經過近半日的奔波,年幼的太子已受不住困意,睡了過去。張綺讓內侍拿來毯子,將太子包裹好,帶回殿內安睡寢。

張琦對李思懿招了招手道:“過來陪我坐會兒吧。”

以往宣帝在時,張綺身為皇後都沒能踏足雲影宮,如今旭京換了新主,張琦反倒能來了,如何不是一種諷刺。

宣帝偏寵貴妃,張綺作為皇後在宮中反倒遭遇冷落,丞相李儕認為宣帝不該如此,多多進言卻也沒什麽效果,只好讓女兒李思懿時常入宮陪伴皇後。

比起君臣,兩人私下裏,更像沒有血緣關系的姐妹。

李思懿在張綺身旁的矮凳上坐下,她顧及君臣有別,從來都不與皇後平起平坐,張綺知道她的堅持,也不多勸,只親密地搭著她的肩,低聲問道:“你出城和談,季霆可有為難?”

“問了幾句話,算不上為難。”

“那他……可是對你舊情難忘?”

李思懿擡眸,對上張綺關切的眼神:“皇後此言……何意?”

“思懿,你當明白我的意思——”張綺望了一眼周圍,再度確認無人偷聽後,方繼續道:“季霆已經回到旭京,不出意外必是新帝,若他真的對你舊情難忘,那你便該及時為自己考慮!”

“……”李思懿望著張綺,沒有搭腔

張琦無奈嘆了一口氣:“我知你為人重諾,因你和蕭靖安的婚約,不肯棄他而去,可這婚約本就是當年季氏騎兵時,令尊為表忠心,才向宣帝提請改立的,如今季霆回來,你要守最初李相最初給你和季霆定下的婚約,又有何不可呢?”

這些話,實在太過大膽,若非真心為李思懿考慮,張綺決計說不出來。

李思懿安靜地聽完,才開口道:“家父去時,朝堂諸多攻訐之聲,都是郡王殿下在替我抵擋,那時他沒有袖手旁觀,如今臣卻要忘恩負義,如何說得過去?”
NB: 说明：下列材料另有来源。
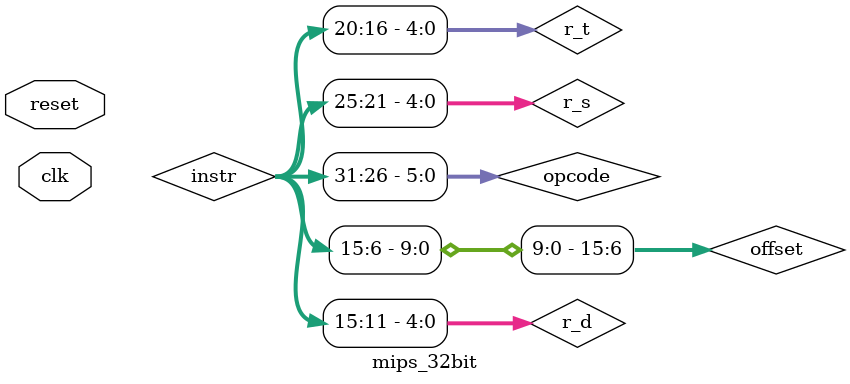
<source format=v>

module mips_32bit(input clk, input reset);
	wire [31:0]  pc_next;
	reg [31:0] pc;
	wire [31:0]instr;
	wire [5:0] opcode = instr [31:26]; //Op
	wire [4:0] r_s = instr [25:21];	//Rs
	wire [4:0] r_t = instr [20:16]; // Rt
	wire [4:0] r_d = instr [15:11]; // Rd
	wire [15:0] offset = instr [15:0]; //Offset
	wire [5:0] func = instr [5:0]; //Function
	wire [1:0] alu_op;
	wire reg_dst , alu_src , mem_to_reg , reg_write , mem_write , mem_read , branch , pc_src;
	wire [4:0] temp1;
	wire [31:0] read_data1 , read_data2 , temp4; 
	wire [31:0] sign_ext_offset;
	wire [31:0] temp2;
	wire [3:0] alu_ctrl;
	wire [31:0] alu_result;
	wire zero;
	wire [31:0] read_data; 
	wire [31:0] pc_4 , pc_4_offset ;
	wire [31:0] temp3;
	
	always @ (posedge clk) begin 
		if(reset == 1)
			pc=32'b0;
		else pc = pc_next; 
	end

	// Instruction Fetch
	
	instr_mem mem1 (pc , instr);
	
	// Instruction Decode
	
	ctrl_unit maincontrol (opcode , alu_op ,  reg_dst , alu_src , mem_to_reg , reg_write , mem_write , mem_read , branch ) ;
	
	mux_5bit mux5_1 (r_t , r_d , reg_dst , temp1); 
	
	registors_file regfile (clk , reg_write ,  r_s , r_t , temp1 , temp4 , read_data1 , read_data2 );
	
	sign_extend se (offset , sign_ext_offset);
	
	//Execution
	
	mux_32bit mux32_1(read_data2 , sign_ext_offset , alu_src , temp2);
	
	alu_ctrl_unit aluctrl (alu_op , func , alu_ctrl);
	
	alu_32bit alu1 (read_data1 , temp2 , alu_ctrl , alu_result , zero);

	assign pc_src = zero & branch;
	
	data_mem mem2 (alu_result , read_data2 , mem_read , mem_write, read_data);

	mux_32bit mux32_2 (alu_result ,read_data ,  mem_to_reg , temp4) ; 
	 
	pc_update pcu ( pc , sign_ext_offset , pc_4 , pc_4_offset );
	
	mux_32bit mux32_3 (pc_4 , pc_4_offset , pc_src , pc_next);
	



endmodule
</source>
張綺還待再勸,李思懿卻先一步起身,來到張綺面前,俯首叩拜:“皇後放心,臣一定盡己所能,保護您和太子,還有郡王殿下。”

話到此處,便是拒絕的意思。

張綺幽幽嘆了口氣,襯著更漏的滴答聲,更顯得殿內空虛而寂靜。

李思懿閉上眼,忽而想起了她同季霆成婚那日——

紅綢掛梁,賓客盈門,李思懿坐在鏡前等候侍女梳妝。

丞相李儕卻在此時進來,屏退旁人,沈著臉,對她說了一句話:

“季氏,有不臣之心。”

李思懿的身體有瞬間的僵硬,繼而勉強扯動唇角,幹幹笑道:“會不會弄錯……”

可當季氏裏通外國的書信擺到她面前時,由不得她不信。

“思懿……”父親望向她,似有不忍,卻還是說道:“季氏掌兵權,輕易不好動,但今日你與季霆成婚,季家族人皆在場,他們沒有防範,是最好的時機。”

這婚禮,只是剿滅季氏的其中一步棋。

李儕繼續道:“我知你同他青梅竹馬,感情甚篤,可——”

“——家國大義,不該讓位於兒女情長,女兒明白。”李思懿平靜地打斷了父親的話。

父女間的默契,也讓李儕也沒再多言。

新郎來迎親時,李思懿拿起紈扇,遮了面,平靜地走出門去。

剛到門外,司儀尚未說上幾句,大理寺的人就突然而至,直言有一樁案子,需要帶走季霆配合調查。

急切得,甚至等不得婚儀完成。

季霆不由得皺眉,回頭安撫李思懿道:“我馬上回來。”

說罷,便出了門。

可直至天黑,新郎也沒有回來。

李儕出面告罪,說婚今日招待不周,怠慢了各位。賓客哪敢讓丞相告罪,紛紛說著無妨便退了席。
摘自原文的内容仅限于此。